## [Text block]

####################

Similarly, the catcher’s view (Figure 6B) shows peak discrimination early in the fastball’s trajectory, whereas both the slider and the curveball exhibit distributions spread across the entire trajectory of the pitch. Together, these plots indicate that, due to the higher relative speed and distinct trajectory of the fastball compared to the curveball and slider, the decision process resulting in a correct identification of the fastball occurs earlier in the spatial trajectory than it does for the sliders and curveballs, both of which take incrementally longer periods of time to arrive at the plate.
Source Localization of Incorrectly Identified Pitches
Thus far, our results have focused on an analysis of those pitches (trials) that are correctly classified by the subject(s). However as Figure 1 shows, not all pitches were classified correctly. We therefore analyzed correct vs. incorrect pitch classifications in terms of the EEG discriminating components. Using the temporal windows having maximum Az within each subject and pitch combination (see Materials and Methods), we found pitch-specific common windows covering 570 ± 89, 744 ± 69, and 522 ± 96 ms for fastballs, curveballs, and sliders, respectively. For only 2 of the 15 combinations of three pitches and five subjects, we found maximum Az values that exceeded 3 SEs from these mean timings. For these two cases, we chose the second maximum peak in Az from the next concave down region in the epoch. These points turned out to be within 3 SEs of mean peak Az timings. Thus all analysis was in a temporal period that could be considered as “common decision processing” at a group level.

####################

## [Collected data]
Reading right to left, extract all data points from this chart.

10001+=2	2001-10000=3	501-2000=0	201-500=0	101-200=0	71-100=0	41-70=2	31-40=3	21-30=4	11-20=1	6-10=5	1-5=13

####################

## [Activity 1]
In the pitch-identification text, what common temporal window was found for curveballs?
## [Activity 2]
Write out the pitch-identification text from "Similarly, the catcher’s" to "at the plate.".

## [Reply 1]
744 ± 69 ms

## [Reply 2]
Similarly, the catcher’s view (Figure 6B) shows peak discrimination early in the fastball’s trajectory, whereas both the slider and the curveball exhibit distributions spread across the entire trajectory of the pitch. Together, these plots indicate that, due to the higher relative speed and distinct trajectory of the fastball compared to the curveball and slider, the decision process resulting in a correct identification of the fastball occurs earlier in the spatial trajectory than it does for the sliders and curveballs, both of which take incrementally longer periods of time to arrive at the plate.